At the same time, my aunt gave us her ‘junk’ to sell in a garage sale in our suburban garden. One piece was Frank’s foot locker from WWI. (Yes, he participated in two world wars.) A collector came around before the start of the sale, gave the tables in the yard a quick scan and immediately pointed to the foot locker.

“I guess French Infantry foot lockers from WWI are worth something,” I said to my husband, suddenly wishing I’d held on to it.

 

uncleffrank2 unlcef1

Intimate ‘captures’ of Frank and Flo from a Super 8 film taken in the mid to late 1950’s in their home.

flo1 flo3

Left: Domestic life on West Hill, in NDG. Right: A visit to a war memorial in Montreal.

 

Aunt Flo died in 1999.

The other day, checking up on Aunt Flo in Notre Dame des Neiges cemetery1 where she was laid to rest, I realized she wasn’t in the family plot but buried with Frank and his family.

So, I took a closer look.  To my surprise, I saw that Uncle Frank’s full name, at least as listed at the cemetery, was Ferdinand Francois Walter and that he was named after his father, who was buried beside him.

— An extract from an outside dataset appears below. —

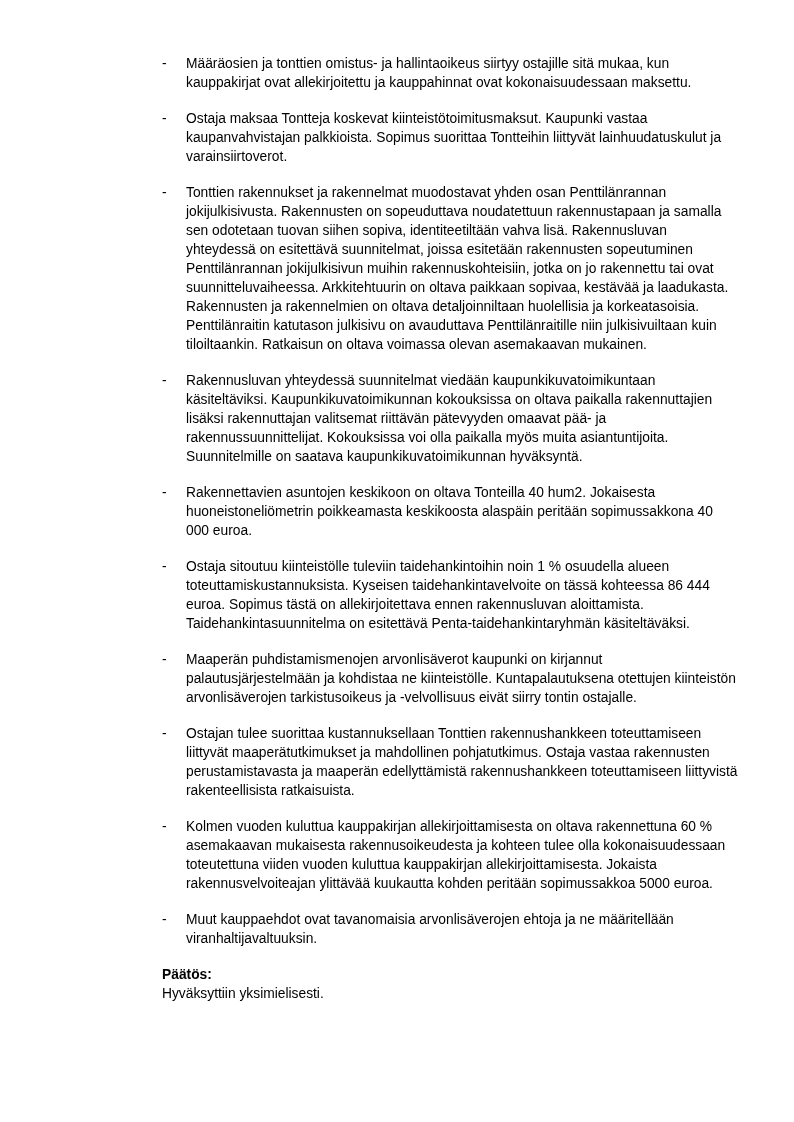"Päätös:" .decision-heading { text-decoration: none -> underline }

Frank’s Mom, Octavie Turgeon, was there, too. A Quebecois name, that’s for sure. So Frank had a German-sounding father and a French Canadian mother.  He wasn’t even from France. He was Canadian-born.

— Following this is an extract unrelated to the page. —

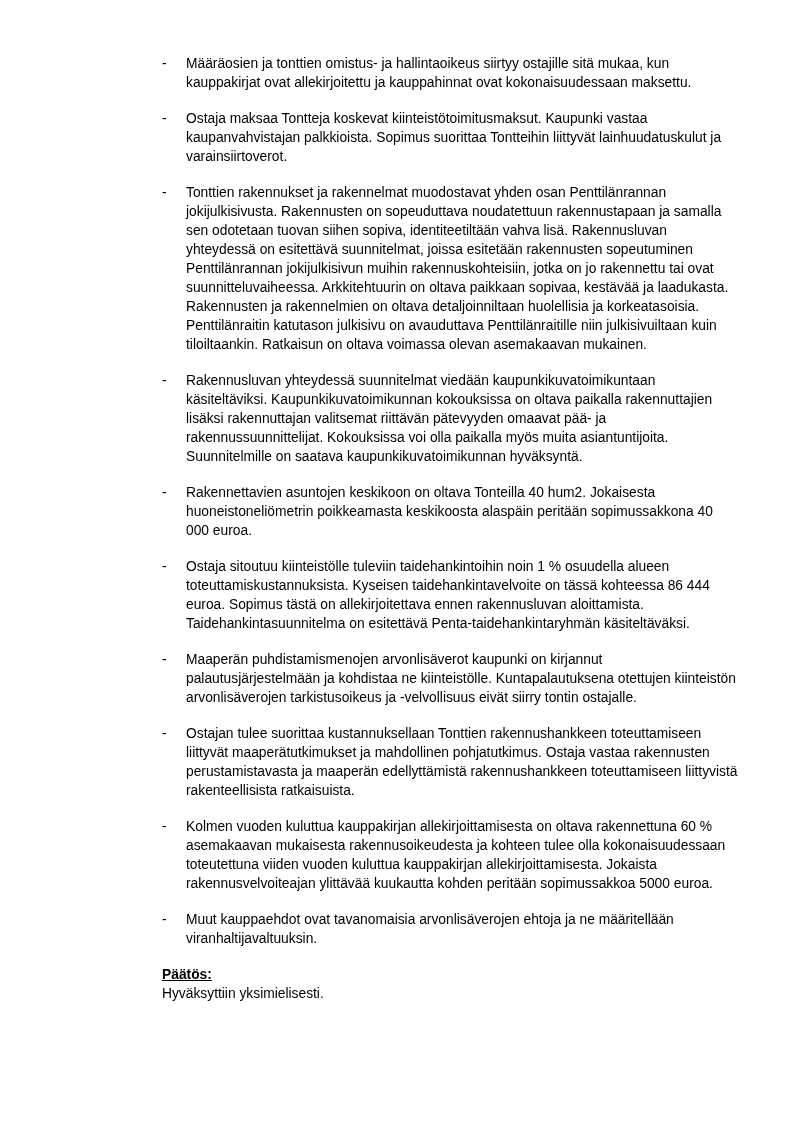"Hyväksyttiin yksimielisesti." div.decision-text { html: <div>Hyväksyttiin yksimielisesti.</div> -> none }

I checked on Drouin and sure enough, Frank’s father, Ferdinand married his mother Octavie in Quebec, in 1890.2  Ferdinand, an engineer, was from Willers, Alsace Lorraine, the son of Francois, and Octavie was from Levis, Quebec.

(Willers, by the way, is one of those achingly picturesque towns in the Haut Rhine.) Ferdinand’s mother was a Berkertz, also German sounding.

Ferdinand’s signature on the marriage document was remarkable in that it was executed in a meticulous ornamental font. I can see where Uncle Frank got his artistic talent. Octavie’s brother signed for her indicating she was illiterate.

The couple sounds like a mismatch. Maybe she was beautiful or rich.

Other Drouin records reveal that Ferdinand Francois, my Uncle Frank, was born in Montreal in 1893.3  WWI military records at LAC reveal Frank enlisted in the Canadian Army in 1916.

“Frank Fern” is how he is registered. So, that prized foot-locker was Canadian Army issue. Fern? Is that a typo, or, back in 1916, did Ferdinand sound too German?

Was Uncle Frank, French or German?  Actually, he was something in-between.

I checked the 1891 census to see that Frank’s father, Ferdinand Walter, emigrated to Canada in 1878, a few years after the Franco Prussian war, when Alsace was turned over to the Germans in the Treaty of Frankfurt, 1871. He is listed as “French” and “Catholic.”

I further learned that in 1872 residents of Alsace who wanted to remain French citizens had to make French Citizenship Declarations or automatically become German citizens. These declarations have been digitized and are available on Ancestry with an explanation. Apparently, there were 124 Walters from Alsace who were determined to keep their French citizenship. Five are listed under Francois.

I wonder if most in the Walter clan wanted to remain French.  That would take a lot more research.

In the end, I picked up some interesting European history while I learned a rather boring truth about my still very uncontroversial “French” Uncle Frank Walter – the “W” pronounced like a V.

Sorry if I led you to believe otherwise.

Still, I wonder how my young uncle felt in 1916 going  back ‘home’ to shoot at his cousins. Perhaps it was just business-as-usual. Alsace-Lorraine was been the site of a vicious tug-of-war between Germany and France for generations.

Ferdinand

Ferdinand’s pretty signature on his wedding certificate.

  1. Notre Dame des Neiges Cemetery: Locate a deceased person. https://www.cimetierenotredamedesneiges.ca/en/recherche-defunt
  2. Ancestry.ca. Quebec, Canada, Vital and Church Records, (Drouin Collection) 1621-1968. Marriage and death.
  3. Ancestry.ca. Quebec, Canada, Vital and Church Records, (Drouin Collection) 1621-1968. Marriage and death.
  4. Ancestry. ca. Quebec, Canada, Vital and Church Records, (Drouin Collection) 1621-1968. Marriage and death.